Doctor Who Shada

Now released in yet another different format, `Shada` has always attracted more attention than it really deserves due to its status as a half made story and the fact it came from the pen of Douglas Adams. Those who’ve already seen it in the several different releases its had previously will be aware however that large parts of the story are not really Adams operating at his best. Those who haven’t may find this definitive partly animated version heavy going. Despite Adams’ babble of great ideas the overall narrative is extremely laborious, some of the acting is as arch as any of this story’s season bedfellows and the end result is somewhat lacking in energy. 

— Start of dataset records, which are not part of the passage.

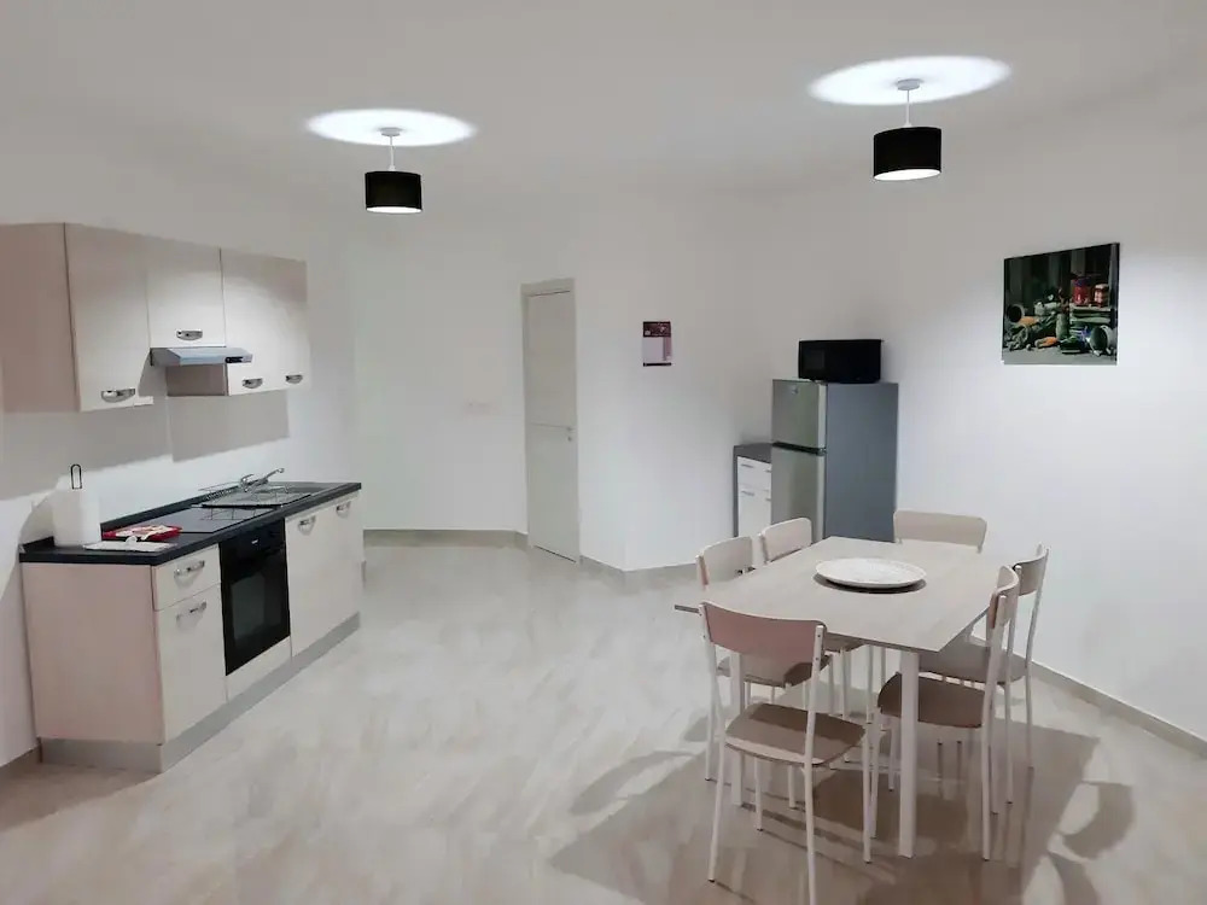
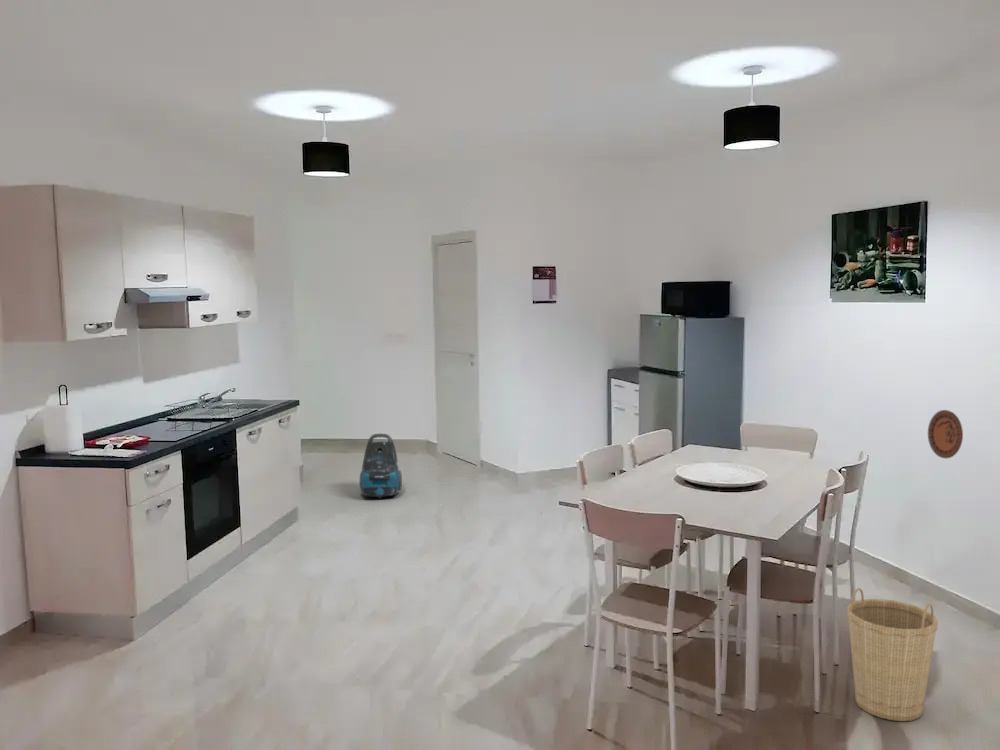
+ basket [846,587,939,722]
+ decorative plate [927,409,964,459]
+ vacuum cleaner [359,433,403,499]
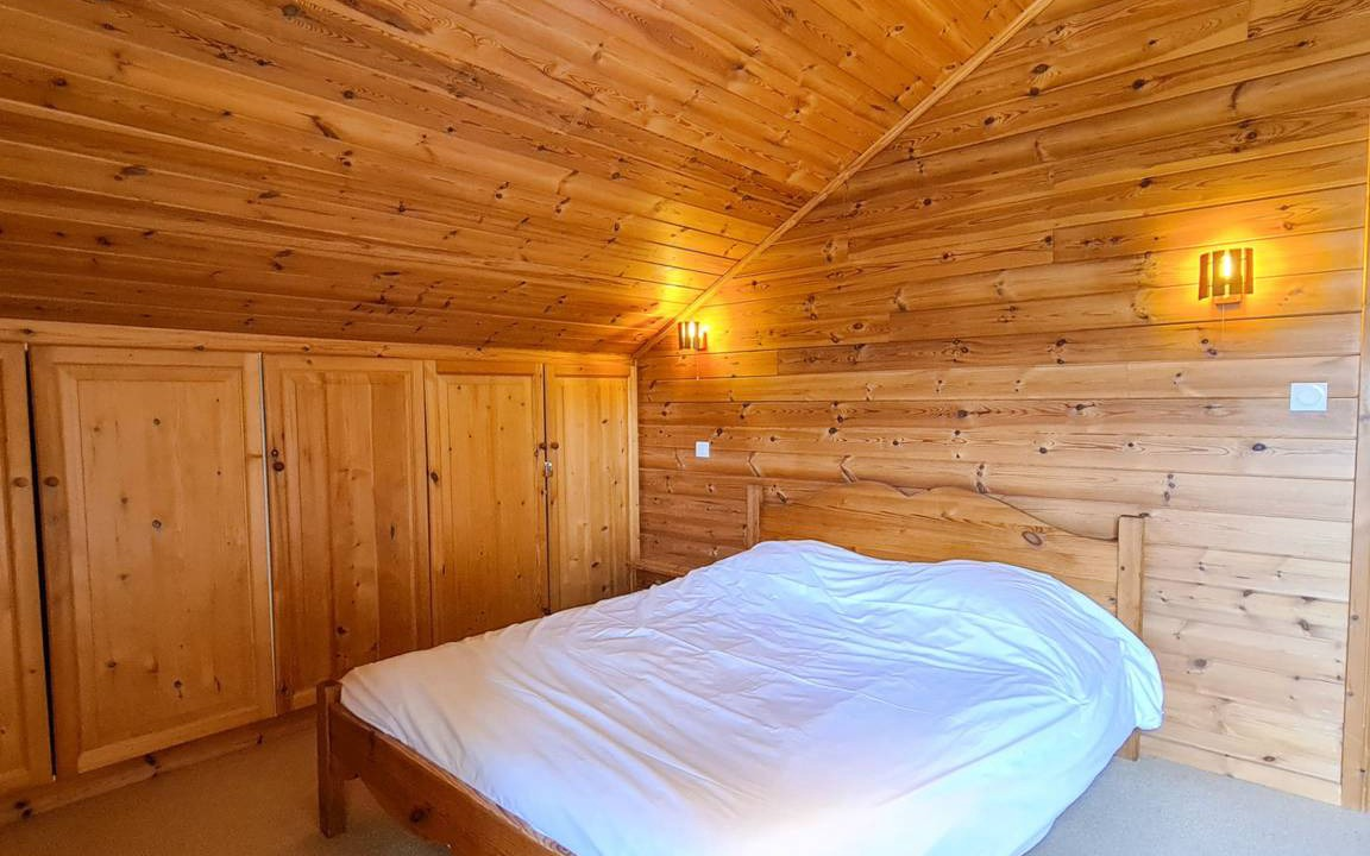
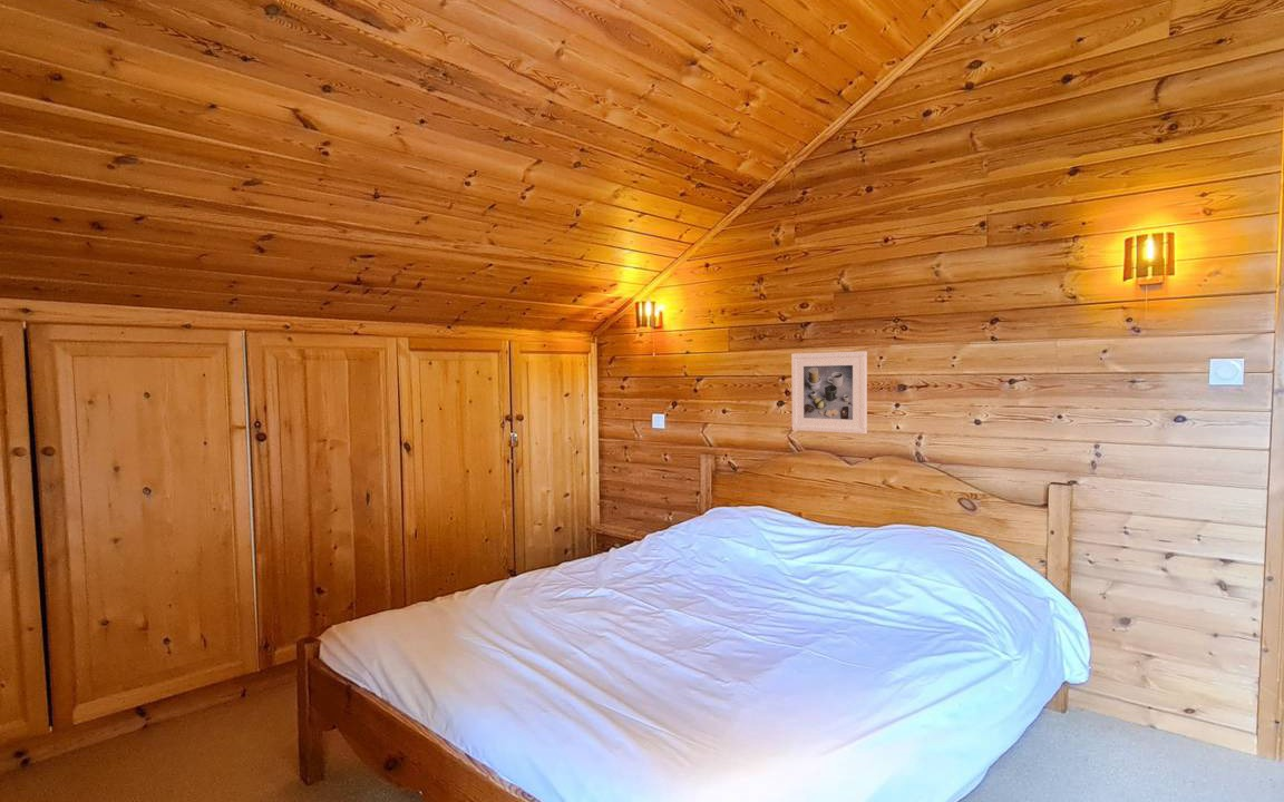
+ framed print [790,350,868,434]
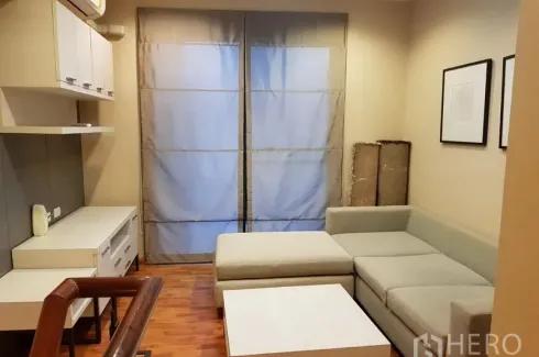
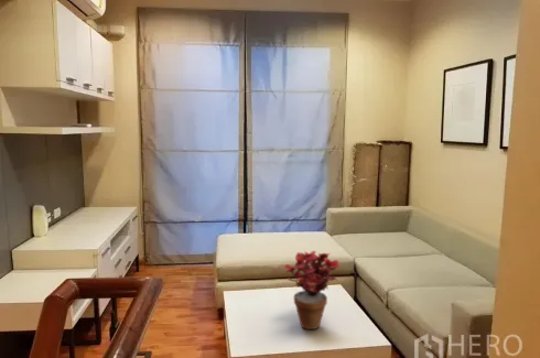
+ potted plant [283,250,342,330]
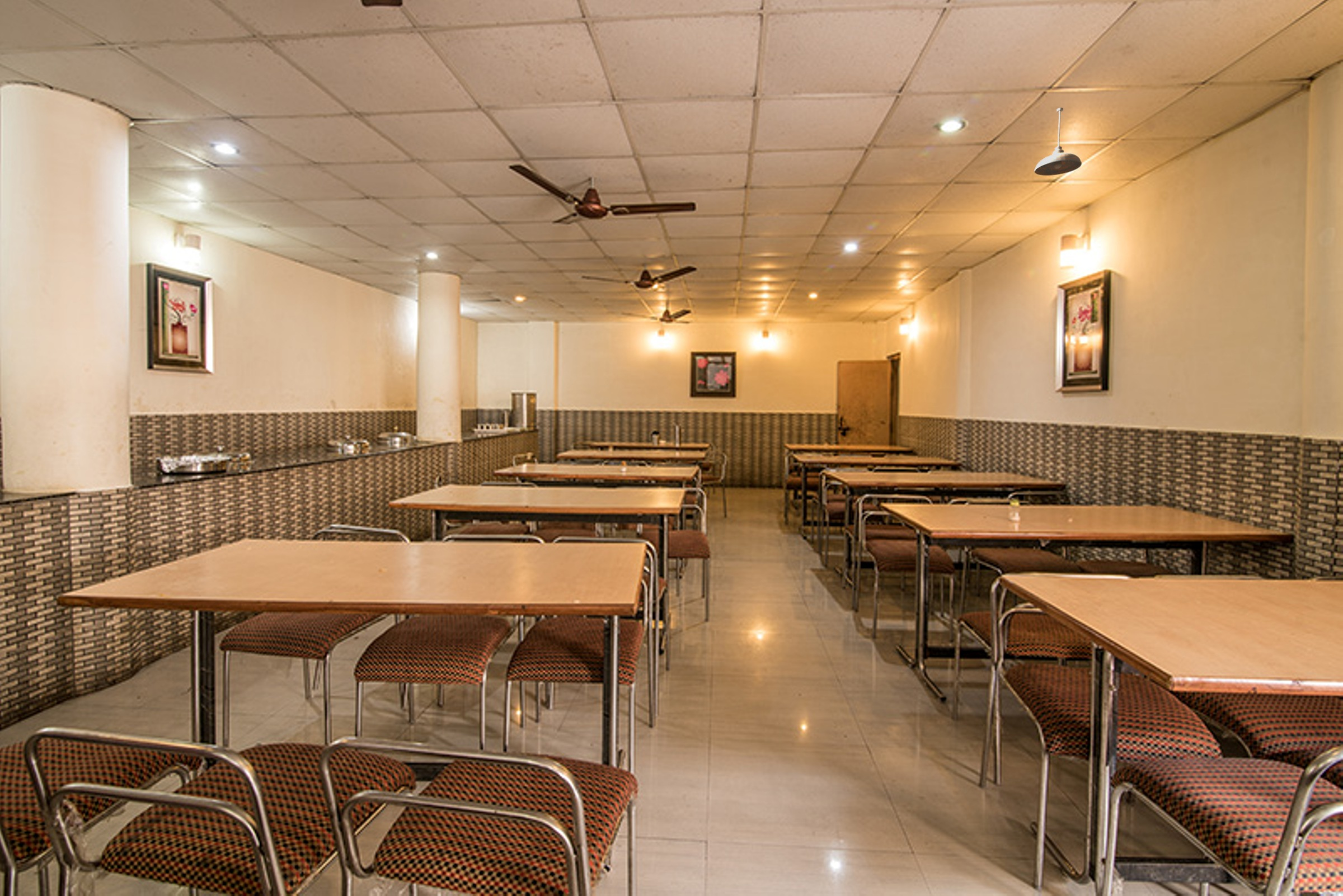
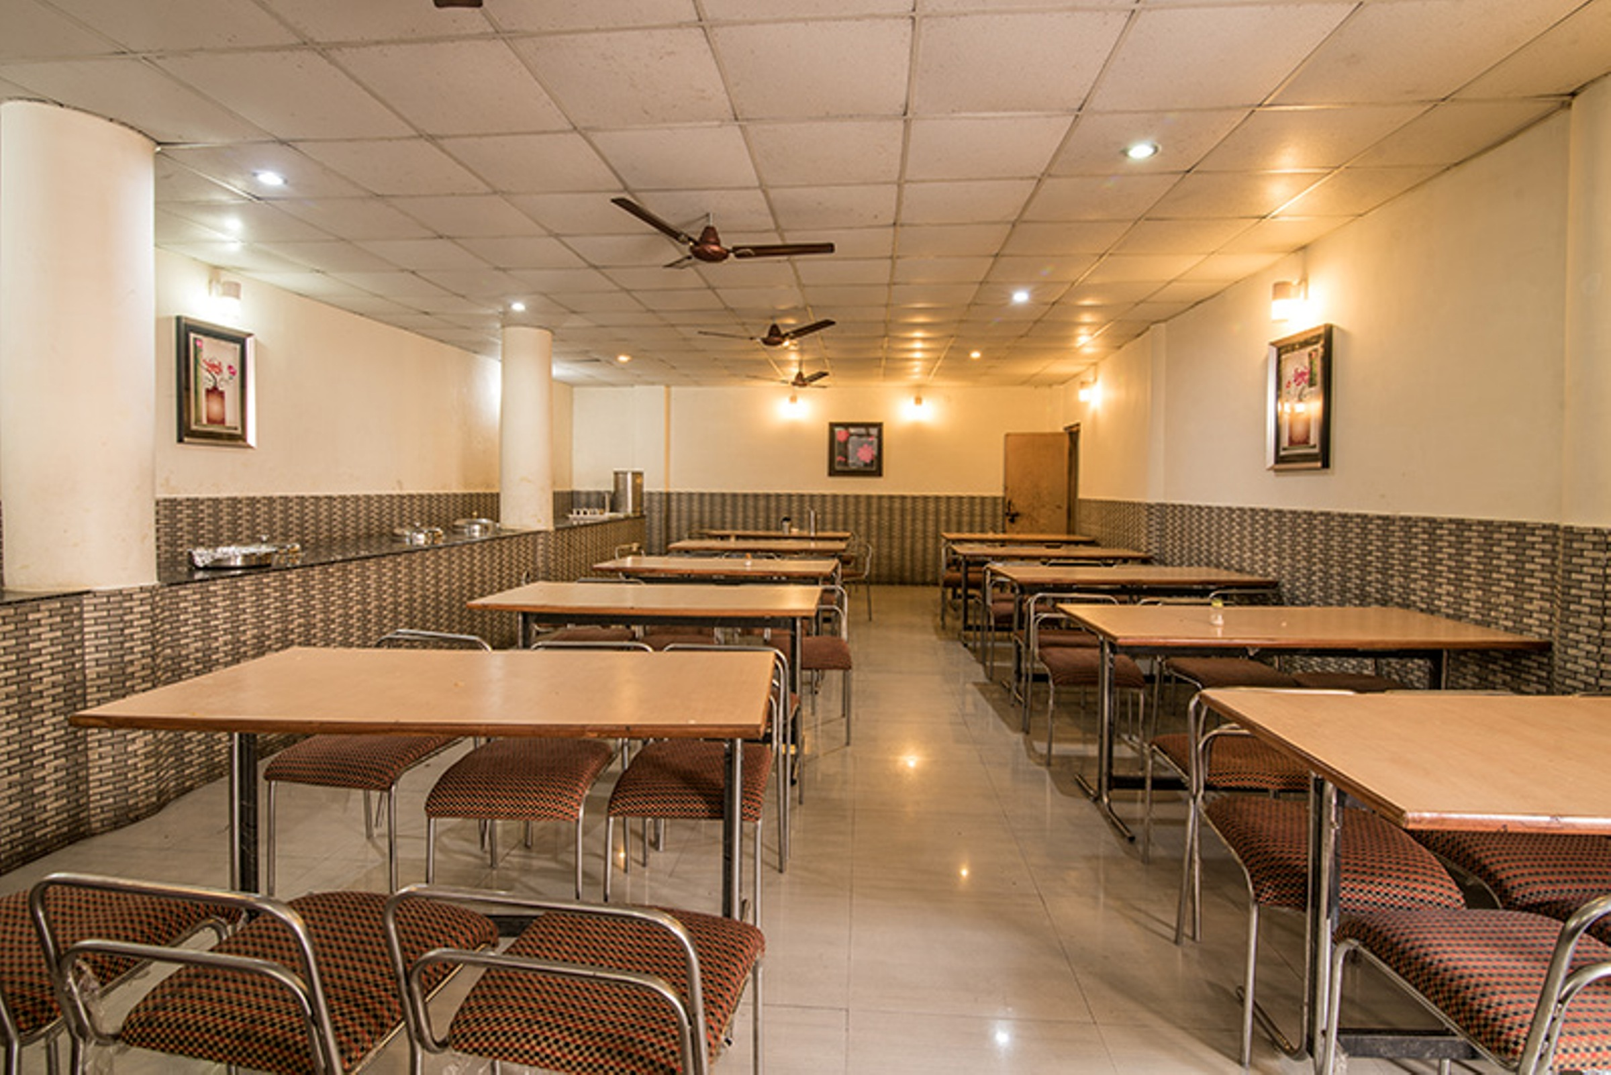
- pendant light [1034,107,1082,176]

For some reason this latest release has been edited together as a near two and a half hour feature which highlights the fact that very little at all happens in the first half hour. This is the part of the story where filming was nearest to completion so presumably more or less how it would have been broadcast but part one as was is very sluggish. It opens with an interminably long scene in some sort of sleeping chamber where the story’s villain Skagra wakes up then makes sure his fellow sleepers don’t. As a grab for uncommitted viewers it would certainly have found them switching channels. Then for the next 20 minutes or so the Doctor and Romana are chatting while punting on the River Cam, Professor Chronotis is being the dotty scientist as a student tries to borrow a book while Skagra wanders around Cambridge carrying a bag and with nobody noticing his outrageous clothes.
The story finally gets going when it seems the book has unusual molecular qualities and it is this mystery that both the students and the Doctor and Romana are following for the next stage. It is fantastic to see Tom Baker, Lalla Ward and guesting Dennis Carey delivering Douglas Adam’s witty light dialogue but on the other hand very little of it pushes the story on. At times it feels like we’ve dropped in on the Doctor just hanging around rather than doing anything much. Had the other sequences been more adventurous perhaps this wouldn’t matter so much. Another factor in how you enjoy this will depend on your reaction to Time Lord myth. I know some fans groan at every mention of Gallifrey but I feel Adams does keep a good balance here adding something new without treading all over what’s previously been established. 
The cast are clearly enjoying themselves with Tom and Lalla on top form and Dennis Carey in particular a lot of fun as Chronotis. However the tone is very much of its time so that some of their exchanges come across as exactly the sort of highbrow middle class approach to the series which the modern show tries to avoid. Adams does repeat some of his gags and though you may find the conversations charming, others may find them uninvolving. They are very much the meat of the story too because once we get to the actual plot- which is probably somewhere around what would have been part 3 - its very much your standard stuff hindered by awkward geography- everyone seems to be walking around from one place to another! There are some lumbering monsters - the Krargs - that are better than the Nimon….but not by much and the supposedly futuristic spaceships look tacky. Skagra as portrayed by Christopher Neame is an archetypal 70s villain but lacks the smart touches that make the likes of Harrison Chase or Marcus Scarman so memorable.
The animation is good with strong impressions of the characters without slavishly trying to capture exact likenesses and excellent use of colour though struggles to convey movement. One thing that does work better than you'd think is using the cast's voices as they are today for these scenes. Seeing it interspersed with live action in studio on video and location work on film makes for a somewhat disconcerting experience though. It does look as if they’ve treated the studio footage with something to make it a closer match for the outdoor filming but they don’t use that for the animation. I have to say that during the last half hour I was getting bored by the story because the writing creates a threat and concepts that don’t appear to affect anyone except the people involved. In the end it feels like watching a party you haven’t been invited to. However if you stick with it to the end the cherry on the cake is a lovely scene featuring the present day Tom Baker once again in scarf and coat in the Tardis.